General Principles For Evaluating Credibility Of Claims And Detecting Deceit

  • This is a thread to work toward a summary of "General principles of deception detection." At this point the purpose of the thread would be to collect and comment on good sources which discuss techniques for detecting deception. The thread can go in many directions but largely in the spirit of this from Lucian's "Alexander the Oracle Monger," to collect advice and methods for evaluating credibility and detecting fraud:

    Quote from Lucian

    And at this point, my dear Celsus, we may, if we will be candid, make some allowance for these Paphlagonians and Pontics; the poor uneducated “fat-heads” might well be taken in when they handled the serpent—a privilege conceded to all who choose—and saw in that dim light its head with the mouth that opened and shut.

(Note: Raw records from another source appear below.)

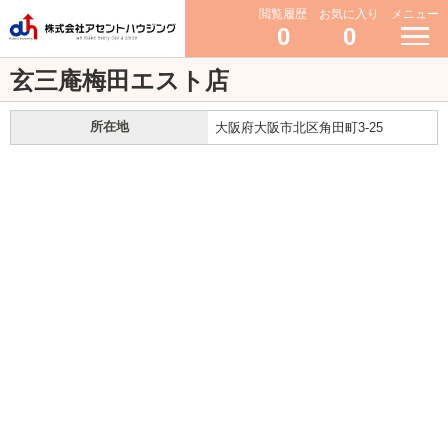
閲覧履歴
お気に入り
メニュー
0
0
玄三庵梅田エスト店
所在地
大阪府大阪市北区角田町3-25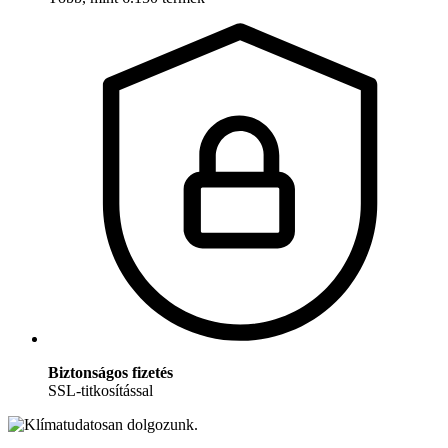
Biztonságos fizetés
SSL-titkosítással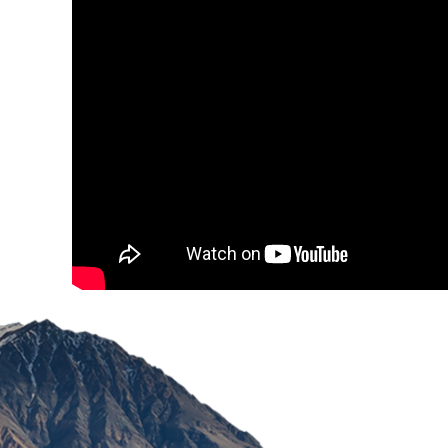
EUCERIN AQUAPORIN AC
KREMA 50 ML
2.435,76
RSD
Ime/Nadimak
Ema
Poruka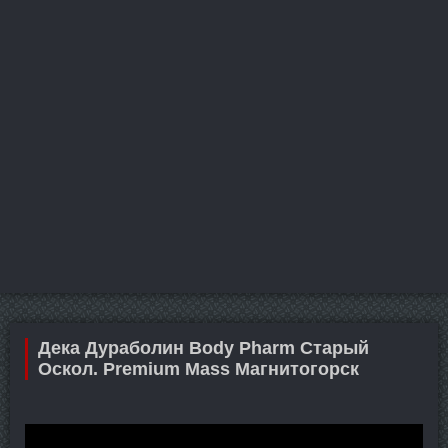
Дека Дураболин Body Pharm Старый
Оскол. Premium Mass Магнитогорск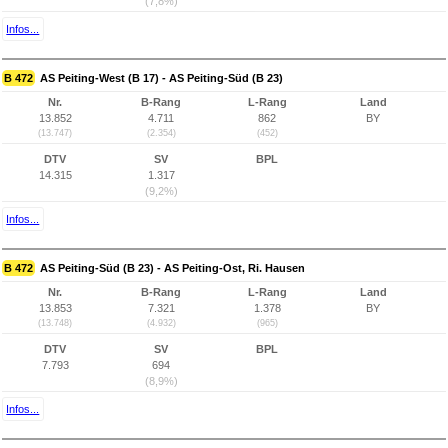
(7,8%)
Infos...
B 472
AS Peiting-West (B 17) - AS Peiting-Süd (B 23)
Nr.
B-Rang
L-Rang
Land
13.852
4.711
862
BY
(13.747)
(2.354)
(452)
DTV
SV
BPL
14.315
1.317
(9,2%)
Infos...
B 472
AS Peiting-Süd (B 23) - AS Peiting-Ost, Ri. Hausen
Nr.
B-Rang
L-Rang
Land
13.853
7.321
1.378
BY
(13.748)
(4.932)
(965)
DTV
SV
BPL
7.793
694
(8,9%)
Infos...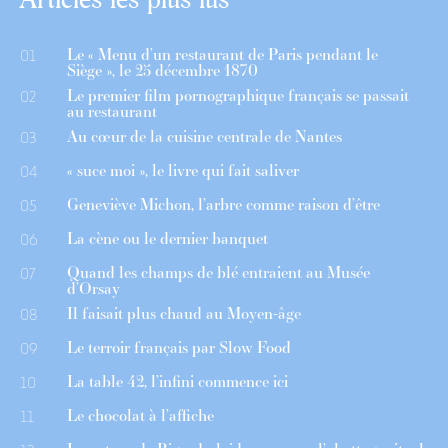
Le « Menu d’un restaurant de Paris pendant le
01
Siège », le 25 décembre 1870
Le premier film pornographique français se passait
02
au restaurant
Au cœur de la cuisine centrale de Nantes
03
« suce moi », le livre qui fait saliver
04
Geneviève Michon, l’arbre comme raison d’être
05
La cène ou le dernier banquet
06
Quand les champs de blé entraient au Musée
07
d’Orsay
Il faisait plus chaud au Moyen-âge
08
Le terroir français par Slow Food
09
La table 42, l’infini commence ici
10
Le chocolat à l’affiche
11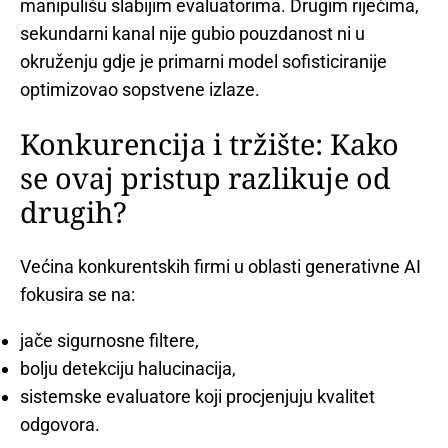
manipulišu slabijim evaluatorima. Drugim riječima,
sekundarni kanal nije gubio pouzdanost ni u
okruženju gdje je primarni model sofisticiranije
optimizovao sopstvene izlaze.
Konkurencija i tržište: Kako
se ovaj pristup razlikuje od
drugih?
Većina konkurentskih firmi u oblasti generativne AI
fokusira se na:
jače sigurnosne filtere,
bolju detekciju halucinacija,
sistemske evaluatore koji procjenjuju kvalitet
odgovora.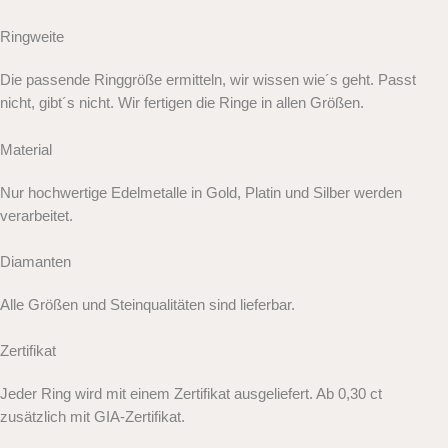
Ringweite
Die passende Ringgröße ermitteln, wir wissen wie´s geht. Passt
nicht, gibt´s nicht. Wir fertigen die Ringe in allen Größen.
Material
Nur hochwertige Edelmetalle in Gold, Platin und Silber werden
verarbeitet.
Diamanten
Alle Größen und Steinqualitäten sind lieferbar.
Zertifikat
Jeder Ring wird mit einem Zertifikat ausgeliefert. Ab 0,30 ct
zusätzlich mit GIA-Zertifikat.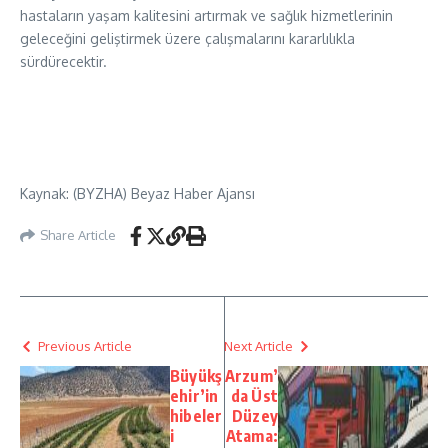
hastaların yaşam kalitesini artırmak ve sağlık hizmetlerinin
geleceğini geliştirmek üzere çalışmalarını kararlılıkla
sürdürecektir.
Kaynak: (BYZHA) Beyaz Haber Ajansı
Share Article
Previous Article
Next Article
Büyükş
Arzum’
ehir’in
da Üst
hibeler
Düzey
i
Atama: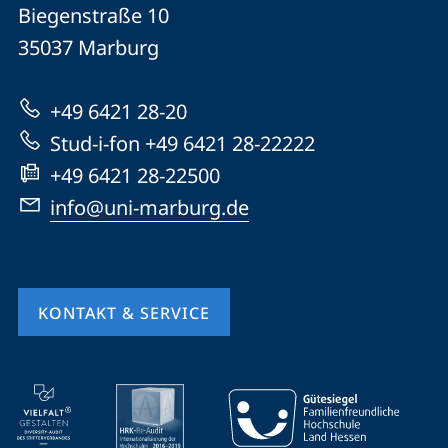
Philipps-
und
Biegenstraße 10
Universität
Informationen
35037
Marburg
Marburg
zur
+49 6421 28-20
Website
Stud-i-fon +49 6421 28-22222
+49 6421 28-22500
info@uni-marburg.de
KONTAKT & SERVICE
Mobile-
Service-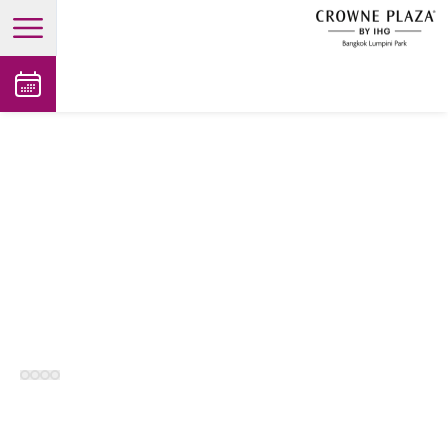
open main menu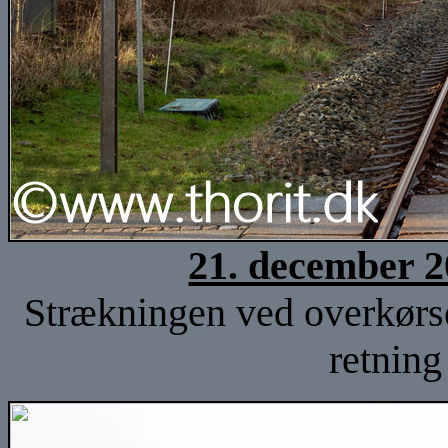
21. december 2
Strækningen ved overkørse
retning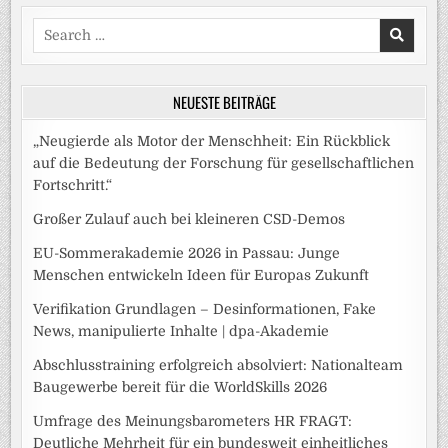
Search
for:
NEUESTE BEITRÄGE
„Neugierde als Motor der Menschheit: Ein Rückblick
auf die Bedeutung der Forschung für gesellschaftlichen
Fortschritt.“
Großer Zulauf auch bei kleineren CSD-Demos
EU-Sommerakademie 2026 in Passau: Junge
Menschen entwickeln Ideen für Europas Zukunft
Verifikation Grundlagen – Desinformationen, Fake
News, manipulierte Inhalte | dpa-Akademie
Abschlusstraining erfolgreich absolviert: Nationalteam
Baugewerbe bereit für die WorldSkills 2026
Umfrage des Meinungsbarometers HR FRAGT:
Deutliche Mehrheit für ein bundesweit einheitliches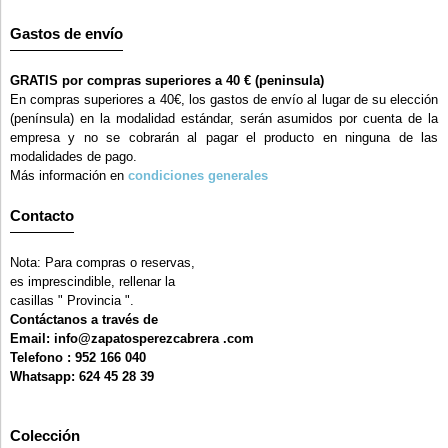
Gastos de envío
GRATIS por compras superiores a 40 € (peninsula)
En compras superiores a 40€, los gastos de envío al lugar de su elección
(península) en la modalidad estándar, serán asumidos por cuenta de la
empresa y no se cobrarán al pagar el producto en ninguna de las
modalidades de pago.
Más información en
condiciones generales
Contacto
Nota: Para compras o reservas,
es imprescindible, rellenar la
casillas " Provincia ".
Contáctanos a través de
Email: info@zapatosperezcabrera .com
Telefono : 952 166 040
Whatsapp: 624 45 28 39
Colección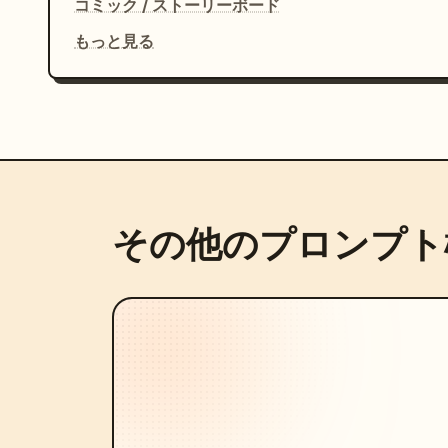
コミック / ストーリーボード
もっと見る
その他のプロンプト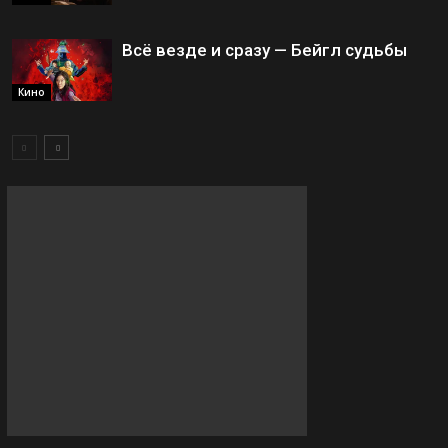
Всё везде и сразу — Бейгл судьбы
Кино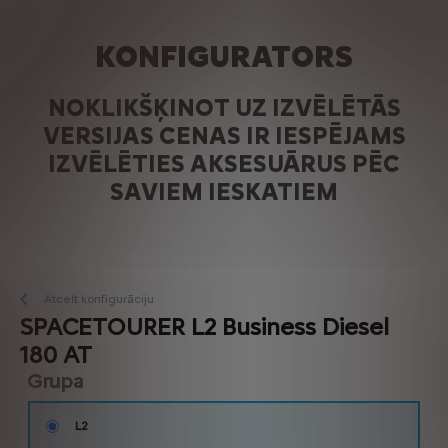
KONFIGURATORS
NOKLIKŠĶINOT UZ IZVĒLĒTĀS
VERSIJAS CENAS IR IESPĒJAMS
IZVĒLĒTIES AKSESUĀRUS PĒC
SAVIEM IESKATIEM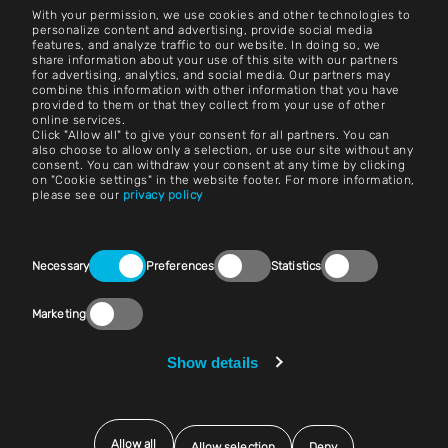
With your permission, we use cookies and other technologies to
Neem contact op met
personalize content and advertising, provide social media
features, and analyze traffic to our website. In doing so, we
share information about your use of this site with our partners
Carrière
for advertising, analytics, and social media. Our partners may
combine this information with other information that you have
provided to them or that they collect from your use of other
Algemene voorwaarden
online services.
Click "Allow all" to give your consent for all partners. You can
Afdruk
also choose to allow only a selection, or use our site without any
consent. You can withdraw your consent at any time by clicking
on "Cookie settings" in the website footer. For more information,
Wettelijke kennisgeving
please see our
privacy policy
Privacyverklaringen
Consent
Neem contact op met
Necessary
Preferences
Statistics
Selection
Cookie-instellingen
Marketing
Naleving (Speak Up!)
Show details
Leveranciers en inkoop
Allow all
Allow selection
Deny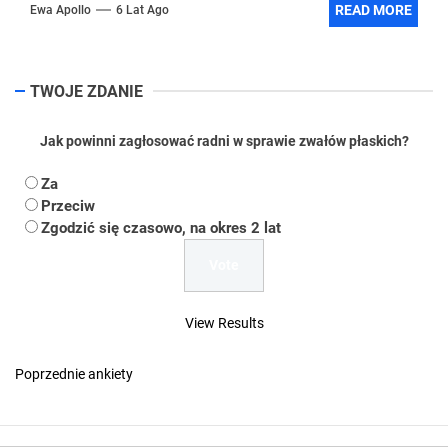
READ MORE
Ewa Apollo
6 Lat Ago
TWOJE ZDANIE
Jak powinni zagłosować radni w sprawie zwałów płaskich?
Za
Przeciw
Zgodzić się czasowo, na okres 2 lat
View Results
Poprzednie ankiety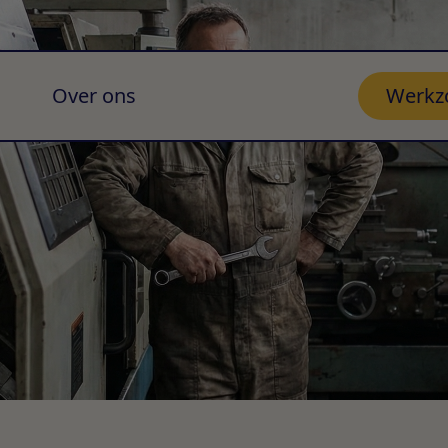
Over ons
Werkz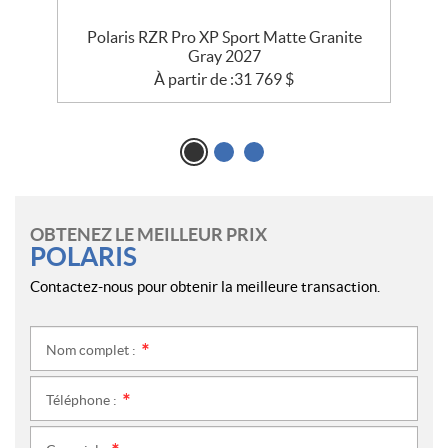
e
Polaris RZR Pro XP Sport Matte Granite
P
Gray 2027
À partir de :
31 769
$
OBTENEZ LE MEILLEUR PRIX
POLARIS
Contactez-nous pour obtenir la meilleure transaction.
Nom complet :
*
Téléphone :
*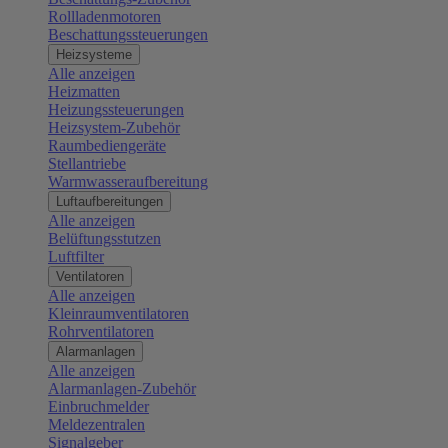
Rollladenmotoren
Beschattungssteuerungen
Heizsysteme
Alle anzeigen
Heizmatten
Heizungssteuerungen
Heizsystem-Zubehör
Raumbediengeräte
Stellantriebe
Warmwasseraufbereitung
Luftaufbereitungen
Alle anzeigen
Belüftungsstutzen
Luftfilter
Ventilatoren
Alle anzeigen
Kleinraumventilatoren
Rohrventilatoren
Alarmanlagen
Alle anzeigen
Alarmanlagen-Zubehör
Einbruchmelder
Meldezentralen
Signalgeber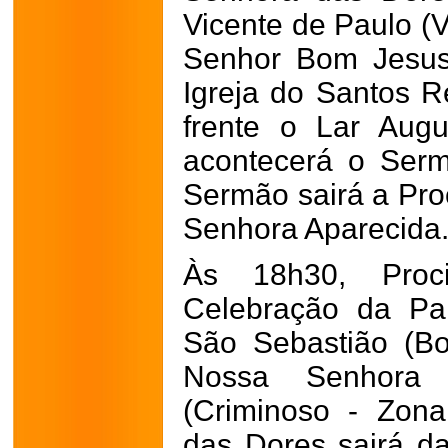
Vicente de Paulo (V
Senhor Bom Jesus
Igreja do Santos R
frente o Lar Augu
acontecerá o Ser
Sermão sairá a Pro
Senhora Aparecida
Às 18h30, Proc
Celebração da Pa
São Sebastião (Bo
Nossa Senhora 
(Criminoso - Zon
das Dores sairá d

It was an occasion for a Democritus, nay, for an Epicurus or a Metrodorus, perhaps, a man whose intelligence was steeled against such assaults by skepticism and insight, one who, if he could not detect the precise imposture, would at any rate have been perfectly certain that, though this escaped him, the whole thing was a lie and an impossibility.

    and this from Lucretius Book One:

    Quote from Lucretius

    You may, Yourself, some time or other, feel like turning Away from my instruction, terrified By priestly rant. How many fantasies They can invent to overturn your sense Of logic, muddle your estates by fear! And rightly so, for if we ever saw A limit to our troubles, we'd be strong, Resisters of religion, rant and cant, But as things are, we have no chance at all With all their everlasting punishments waiting us after death.

    For example, the United States Ninth Circuit has this list of instructions given to jurors in evaluating the credibility of witnesses in criminal cases:


    In deciding the facts in this case, you may have to decide which testimony to believe and which testimony not to believe. You may believe everything a witness says, or part of it, or none of it.

    In considering the testimony of any witness, you may take into account:

    (1) the opportunity and ability of the witness to see or hear or know the things testified to;

    (2) the witness’s memory;

    (3) the witness’s manner while testifying;

    (4) the witness’s interest in the outcome of the case, if any;

    (5) the witness’s bias or prejudice, if any;

    (6) whether other evidence contradicted the witness’s testimony;

    (7) the reasonableness of the witness’s testimony in light of all the evidence; and

    (8) any other factors that bear on believability.

    Sometimes a witness may say something that is not consistent with something else he or she said. Sometimes different witnesses will give different versions of what happened. People often forget things or make mistakes in what they remember. Also, two people may see the same event but remember it differently. You may consider these differences, but do not decide that testimony is untrue just because it differs from other testimony.

    However, if you decide that a witness has deliberately testified untruthfully about something important, you may choose not to believe anything that witness said. On the other hand, if you think the witness testified untruthfully about some things but told the truth about others, you may accept the part you think is true and ignore the rest.

    The weight of the evidence as to a fact does not necessarily depend on the number of witnesses who testify. What is important is how believable the witnesses were, and how much weight you think their testimony deserves.

  • Cassius

    Changed the title of the thread from “General Principles of Deception Detection” to “General Principles For Evaluating Credibility Of Claims And Detecting Deceit”.
  • It's a good rule of thumb to take everything from those quote websites with a major grain of salt. People often make or spread small posts with some Greek bust, attach a name and quote and call it a day. We see it all the time with pictures of Epicurus attributed to quotes of Epictetus (one time it was even on a tattoo.)

    “If the joys found in nature are crimes, then man’s pleasure and happiness is to be criminal.”

  • Generally speaking, when looking for information on Epicurus and the philosophy, stick to good secondary sources like Greenblatt, Austin, DeWitt, and especially study the various translations like Bailey or Brown. There are far too many eclectics or sympathetic hellenistics who pick and choose small bites from Epicurus' letters and present them as indicative of the philosophy as a whole.

    “If the joys found in nature are crimes, then man’s pleasure and happiness is to be criminal.”